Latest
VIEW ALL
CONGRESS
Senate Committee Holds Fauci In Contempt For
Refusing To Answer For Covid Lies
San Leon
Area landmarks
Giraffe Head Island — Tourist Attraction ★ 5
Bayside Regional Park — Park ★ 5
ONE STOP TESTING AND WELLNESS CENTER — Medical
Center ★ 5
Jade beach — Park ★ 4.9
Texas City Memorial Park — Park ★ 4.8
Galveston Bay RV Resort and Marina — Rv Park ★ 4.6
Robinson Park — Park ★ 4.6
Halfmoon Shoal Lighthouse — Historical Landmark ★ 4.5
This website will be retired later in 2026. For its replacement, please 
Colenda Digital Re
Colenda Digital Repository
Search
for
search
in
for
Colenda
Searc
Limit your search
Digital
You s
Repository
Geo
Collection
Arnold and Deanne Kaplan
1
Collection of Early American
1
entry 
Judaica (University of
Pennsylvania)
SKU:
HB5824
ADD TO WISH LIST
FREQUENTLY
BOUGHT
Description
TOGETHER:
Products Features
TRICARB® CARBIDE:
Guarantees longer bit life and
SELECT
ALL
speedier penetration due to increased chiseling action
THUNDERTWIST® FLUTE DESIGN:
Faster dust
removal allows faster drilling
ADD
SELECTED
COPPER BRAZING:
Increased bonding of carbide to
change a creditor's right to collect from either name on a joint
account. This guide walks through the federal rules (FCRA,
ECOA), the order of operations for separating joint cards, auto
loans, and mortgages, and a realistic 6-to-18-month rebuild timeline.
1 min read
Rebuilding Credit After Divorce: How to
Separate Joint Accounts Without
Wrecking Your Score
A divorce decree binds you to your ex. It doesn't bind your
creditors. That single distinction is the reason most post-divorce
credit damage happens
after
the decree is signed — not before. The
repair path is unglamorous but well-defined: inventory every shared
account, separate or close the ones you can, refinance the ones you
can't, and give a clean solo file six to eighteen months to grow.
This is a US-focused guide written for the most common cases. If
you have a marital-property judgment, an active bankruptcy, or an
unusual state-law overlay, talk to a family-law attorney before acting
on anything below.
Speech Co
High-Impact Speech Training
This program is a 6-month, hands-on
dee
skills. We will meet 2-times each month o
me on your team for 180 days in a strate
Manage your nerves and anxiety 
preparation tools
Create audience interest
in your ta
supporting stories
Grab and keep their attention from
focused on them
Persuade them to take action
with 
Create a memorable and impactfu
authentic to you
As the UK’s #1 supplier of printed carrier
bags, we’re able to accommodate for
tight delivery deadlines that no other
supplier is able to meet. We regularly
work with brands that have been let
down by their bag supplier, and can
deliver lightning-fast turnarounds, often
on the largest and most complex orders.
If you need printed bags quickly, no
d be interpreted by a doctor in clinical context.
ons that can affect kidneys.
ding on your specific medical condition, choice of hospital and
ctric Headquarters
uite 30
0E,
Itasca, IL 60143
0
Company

* * * * *

# [Exercise brief]
Render every line of text in the entries above as a numbered list, leaving out any blank lines.

# [Task answer]
1. Latest
2. VIEW ALL
3. CONGRESS
4. Senate Committee Holds Fauci In Contempt For
5. Refusing To Answer For Covid Lies
6. San Leon
7. Area landmarks
8. Giraffe Head Island — Tourist Attraction ★ 5
9. Bayside Regional Park — Park ★ 5
10. ONE STOP TESTING AND WELLNESS CENTER — Medical
11. Center ★ 5
12. Jade beach — Park ★ 4.9
13. Texas City Memorial Park — Park ★ 4.8
14. Galveston Bay RV Resort and Marina — Rv Park ★ 4.6
15. Robinson Park — Park ★ 4.6
16. Halfmoon Shoal Lighthouse — Historical Landmark ★ 4.5
17. This website will be retired later in 2026. For its replacement, please 
18. Colenda Digital Re
19. Colenda Digital Repository
20. Search
21. for
22. search
23. in
24. for
25. Colenda
26. Searc
27. Limit your search
28. Digital
29. You s
30. Repository
31. Geo
32. Collection
33. Arnold and Deanne Kaplan
34. 1
35. Collection of Early American
36. 1
37. entry 
38. Judaica (University of
39. Pennsylvania)
40. SKU:
41. HB5824
42. ADD TO WISH LIST
43. FREQUENTLY
44. BOUGHT
45. Description
46. TOGETHER:
47. Products Features
48. TRICARB® CARBIDE:
49. Guarantees longer bit life and
50. SELECT
51. ALL
52. speedier penetration due to increased chiseling action
53. THUNDERTWIST® FLUTE DESIGN:
54. Faster dust
55. removal allows faster drilling
56. ADD
57. SELECTED
58. COPPER BRAZING:
59. Increased bonding of carbide to
60. change a creditor's right to collect from either name on a joint
61. account. This guide walks through the federal rules (FCRA,
62. ECOA), the order of operations for separating joint cards, auto
63. loans, and mortgages, and a realistic 6-to-18-month rebuild timeline.
64. 1 min read
65. Rebuilding Credit After Divorce: How to
66. Separate Joint Accounts Without
67. Wrecking Your Score
68. A divorce decree binds you to your ex. It doesn't bind your
69. creditors. That single distinction is the reason most post-divorce
70. credit damage happens
71. after
72. the decree is signed — not before. The
73. repair path is unglamorous but well-defined: inventory every shared
74. account, separate or close the ones you can, refinance the ones you
75. can't, and give a clean solo file six to eighteen months to grow.
76. This is a US-focused guide written for the most common cases. If
77. you have a marital-property judgment, an active bankruptcy, or an
78. unusual state-law overlay, talk to a family-law attorney before acting
79. on anything below.
80. Speech Co
81. High-Impact Speech Training
82. This program is a 6-month, hands-on
83. dee
84. skills. We will meet 2-times each month o
85. me on your team for 180 days in a strate
86. Manage your nerves and anxiety 
87. preparation tools
88. Create audience interest
89. in your ta
90. supporting stories
91. Grab and keep their attention from
92. focused on them
93. Persuade them to take action
94. with 
95. Create a memorable and impactfu
96. authentic to you
97. As the UK’s #1 supplier of printed carrier
98. bags, we’re able to accommodate for
99. tight delivery deadlines that no other
100. supplier is able to meet. We regularly
101. work with brands that have been let
102. down by their bag supplier, and can
103. deliver lightning-fast turnarounds, often
104. on the largest and most complex orders.
105. If you need printed bags quickly, no
106. d be interpreted by a doctor in clinical context.
107. ons that can affect kidneys.
108. ding on your specific medical condition, choice of hospital and
109. ctric Headquarters
110. uite 30
111. 0E,
112. Itasca, IL 60143
113. 0
114. Company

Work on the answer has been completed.